When ice at 0C melts to liquid water at 0C, it absorbs 0.334 kj of heat per gram. Suppose the heat needed to melt 31.5 g of ice is absorbed from the water contained in a glass. If this water has a mass of .210 kg and a temperature of 21.0C, what is the final temperature of the water? (Note that you will also have 31.5 g of water at 0C from the ice.)
My Homework
q=ms∆T
q=.210kg x 0.334 kJ/g x (final temp-21C)
This is where I get stuck I feel like I am forgetting a step (or maybe I am completely doing this wrong)but cannot find anything in my notes or text that helps. Can anyone help?
that did not help at all, in order for that expression to equal zero, the deta T or "(Tf-Ti)" term has to equal zero. Im stuck where you are Capacino, idk what im doing wrong, this was a test question on my last exam and had me stumped.
The sum of the heats gained is zero.
Assuming the ice starts at zero (Ice is usually colder).
31.3*334+210*4.18*(Tf-21)=0
solve for Tf
To solve this problem, you are on the right track with using the equation q = msΔT, where q represents the heat absorbed or released, m represents the mass, s represents the specific heat capacity, and ΔT represents the change in temperature. However, in this case, you have to consider two stages: first, the heat absorbed to melt the ice, and second, the heat absorbed to raise the temperature of the resulting water.
Let's break down the steps:
1. Calculating the heat absorbed to melt the ice:
The heat absorbed to melt the ice can be calculated using the equation:
q1 = msΔT1
where m = 31.5 g, s = 0.334 kJ/g°C, and ΔT1 = 0°C - (-0°C) = 0°C.
Substituting these values into the equation, we have:
q1 = (31.5 g)(0.334 kJ/g°C)(0°C - (-0°C))
q1 = 0 kJ
This means that no heat is absorbed to raise the temperature of the ice to its melting point since it is already at 0°C.

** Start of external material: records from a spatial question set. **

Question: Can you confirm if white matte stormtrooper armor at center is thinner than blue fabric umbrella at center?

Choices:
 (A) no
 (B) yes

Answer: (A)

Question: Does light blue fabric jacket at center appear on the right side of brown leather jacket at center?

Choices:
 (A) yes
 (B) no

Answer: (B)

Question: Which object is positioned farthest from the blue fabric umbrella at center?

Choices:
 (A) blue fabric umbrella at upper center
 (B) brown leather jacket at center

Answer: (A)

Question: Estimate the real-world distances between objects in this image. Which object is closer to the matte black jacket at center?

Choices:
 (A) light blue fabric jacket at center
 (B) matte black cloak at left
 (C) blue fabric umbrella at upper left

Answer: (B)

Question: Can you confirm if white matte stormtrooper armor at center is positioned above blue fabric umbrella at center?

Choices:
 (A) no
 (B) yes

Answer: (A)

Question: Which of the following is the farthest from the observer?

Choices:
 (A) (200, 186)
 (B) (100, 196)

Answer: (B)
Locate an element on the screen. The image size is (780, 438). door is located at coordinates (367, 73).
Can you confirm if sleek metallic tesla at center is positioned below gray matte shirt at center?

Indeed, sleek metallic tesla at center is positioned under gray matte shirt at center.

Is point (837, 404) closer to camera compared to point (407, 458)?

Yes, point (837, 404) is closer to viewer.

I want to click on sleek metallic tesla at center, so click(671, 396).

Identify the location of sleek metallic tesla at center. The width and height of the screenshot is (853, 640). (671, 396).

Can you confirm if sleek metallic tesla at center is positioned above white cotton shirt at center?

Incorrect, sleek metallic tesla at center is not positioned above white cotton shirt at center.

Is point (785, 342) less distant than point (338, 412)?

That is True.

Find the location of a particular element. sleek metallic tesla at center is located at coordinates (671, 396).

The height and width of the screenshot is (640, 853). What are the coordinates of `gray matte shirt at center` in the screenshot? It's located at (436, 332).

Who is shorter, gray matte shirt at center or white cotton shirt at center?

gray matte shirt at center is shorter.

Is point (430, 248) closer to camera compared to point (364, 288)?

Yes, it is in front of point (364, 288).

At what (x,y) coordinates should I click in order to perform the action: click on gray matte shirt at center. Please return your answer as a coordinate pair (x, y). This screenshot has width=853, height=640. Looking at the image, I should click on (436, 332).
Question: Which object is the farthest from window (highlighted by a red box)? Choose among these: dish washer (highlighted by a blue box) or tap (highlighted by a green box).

2. Calculating the heat absorbed to raise the temperature of the water:
The heat absorbed to raise the temperature of the water can be calculated using the equation:
q2 = msΔT2
where m = 0.210 kg, s = 4.18 kJ/kg°C (specific heat capacity of water), and ΔT2 is the change in temperature we need to find.
Substituting these values into the equation, we have:
q2 = (0.210 kg)(4.18 kJ/kg°C)(ΔT2 - 21°C)
3. Since the total heat absorbed, q, is the sum of the heat absorbed in step 1 and step 2:
q = q1 + q2
0 kJ + (0.210 kg)(4.18 kJ/kg°C)(ΔT2 - 21°C)
4. We know that the total heat absorbed, q, is equal to zero since it is a closed system. Thus, we can set up the equation:
0 = (0.210 kg)(4.18 kJ/kg°C)(ΔT2 - 21°C)
Now you can solve for ΔT2, which represents the final temperature of the water.
To solve this problem, you need to use the principle of conservation of energy.
First, let's calculate the heat required to melt the ice. We know that 31.5 grams of ice requires 0.334 kJ of heat per gram to melt. Therefore, the total heat required to melt 31.5 grams of ice can be calculated as:
Heat (q) = mass (m) x heat absorbed per gram (s)
q = 31.5 g x 0.334 kJ/g
Now, let's calculate the heat gained by the water to reach the final temperature. Assuming no heat is lost to the surroundings, the heat gained by the water can be calculated using the equation:
Heat (q) = mass (m) x specific heat capacity (c) x temperature change (∆T)
We are given that the mass of the water is 0.210 kg and the initial temperature is 21.0°C. The final temperature is what we need to determine.
Using the equations above, we can set up the equation:
0.210 kg x c x (∆T) = q
Since the ice and water are in thermal equilibrium after the ice melts, the heat gained by the water is equal to the heat lost by the ice:
0.210 kg x c x (∆T) = 31.5 g x 0.334 kJ/g
Now, substitute the known values into the equation and solve for the final temperature (∆T):
0.210 kg x c x (∆T) = (31.5 g x 0.334 kJ/g)
From here, you can rearrange the equation to solve for (∆T) and calculate the final temperature.